The other important part about maintaining an uncluttered home is applying the rule of ‘one-in, one-out’. If you don’t apply this rule you’ll quickly fill your house back up with new stuff. We are surrounded by marketing telling us to buy this and buy that. But this whole process has shown me just how much wasteful, excessive things I have bought over the years. Hard-earned money spent on crap. So now if I buy a new jacket, I will get rid of an old one. If I buy a skincare product it isn’t until I’ve used up my current one. One new ornament, means an old one is out. Obviously this isn’t a hard & fast rule you can apply to everything, but it certainly makes you more conscious of the things you bring into your home.
Exceptions, there’s always exceptions. Being left possessions by a loved one who has passed away is a hard one to manage. I guess it depends on what the item is and it’s significance to you. Here’s an interesting consideration: if you were gifted the Mona Lisa painting on the condition you had to hang it in your home and that you couldn’t ever sell it, would you want it?? The monetary value or iconic-ness of an item isn’t reason to keep it. The important question is whether it will be used or enjoyed.
Another exception is gifts - they get given to us and we obligingly find a place for them in our home.

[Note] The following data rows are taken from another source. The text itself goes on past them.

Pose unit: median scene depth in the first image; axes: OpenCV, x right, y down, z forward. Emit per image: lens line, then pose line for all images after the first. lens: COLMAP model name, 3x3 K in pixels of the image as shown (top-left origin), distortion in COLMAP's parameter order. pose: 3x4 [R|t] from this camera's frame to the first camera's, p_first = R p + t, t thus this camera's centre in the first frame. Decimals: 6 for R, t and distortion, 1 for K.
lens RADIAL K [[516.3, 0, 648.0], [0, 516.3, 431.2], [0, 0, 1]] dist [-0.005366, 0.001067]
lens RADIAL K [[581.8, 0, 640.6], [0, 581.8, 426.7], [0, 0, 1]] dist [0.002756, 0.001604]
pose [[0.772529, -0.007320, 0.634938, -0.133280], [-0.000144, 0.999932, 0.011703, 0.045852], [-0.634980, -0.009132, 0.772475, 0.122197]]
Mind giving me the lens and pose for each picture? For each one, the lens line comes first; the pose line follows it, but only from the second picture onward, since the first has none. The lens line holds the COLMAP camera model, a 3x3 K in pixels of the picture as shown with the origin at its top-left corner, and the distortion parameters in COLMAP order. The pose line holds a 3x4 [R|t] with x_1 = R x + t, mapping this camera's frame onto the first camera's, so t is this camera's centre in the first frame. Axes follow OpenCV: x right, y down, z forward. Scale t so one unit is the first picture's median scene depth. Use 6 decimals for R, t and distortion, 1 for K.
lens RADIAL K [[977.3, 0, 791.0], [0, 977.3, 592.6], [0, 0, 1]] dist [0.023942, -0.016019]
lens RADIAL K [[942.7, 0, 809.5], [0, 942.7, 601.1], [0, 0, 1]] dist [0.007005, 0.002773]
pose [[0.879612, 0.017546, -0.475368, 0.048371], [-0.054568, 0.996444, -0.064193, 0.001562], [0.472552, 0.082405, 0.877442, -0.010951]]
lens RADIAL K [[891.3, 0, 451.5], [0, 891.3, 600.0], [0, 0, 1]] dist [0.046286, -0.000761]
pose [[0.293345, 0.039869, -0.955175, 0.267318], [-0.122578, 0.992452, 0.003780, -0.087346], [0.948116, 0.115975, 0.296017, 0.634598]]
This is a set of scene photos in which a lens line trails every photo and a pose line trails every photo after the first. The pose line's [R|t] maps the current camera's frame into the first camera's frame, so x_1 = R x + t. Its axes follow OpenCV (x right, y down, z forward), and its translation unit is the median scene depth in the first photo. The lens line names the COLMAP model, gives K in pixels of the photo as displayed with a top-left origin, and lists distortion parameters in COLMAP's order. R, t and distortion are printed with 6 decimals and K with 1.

Sometimes they’re super useful or they bring us immense joy, but often they get forgotten about or go unused. I love the idea of aiming for for presence over presents and finding ways to spend more quality time with those we love, rather than rely on material gifts as a symbol of our love. Gifting experiences is another cool concept. Or just being super mindful in our gift-giving and finding useful presents for one another.
I can assure you that learning to live without the excess is still very much a work-in-progress for us. I still find things creeping back into drawers that I know do not belong there. But changing my mindset on material possessions has certainly helped eliminate a lot of stress, it has helped me to better appreciate & cherish the things I choose to own and it has simplified life just that little bit for us.
If you choose to embrace some changes around your material possessions, remember that as with most aspects of Simple Living, minimalism means different things to different people, so there’s no right or wrong, and no magic number you have to get down to. It’s simply about changing your mindset.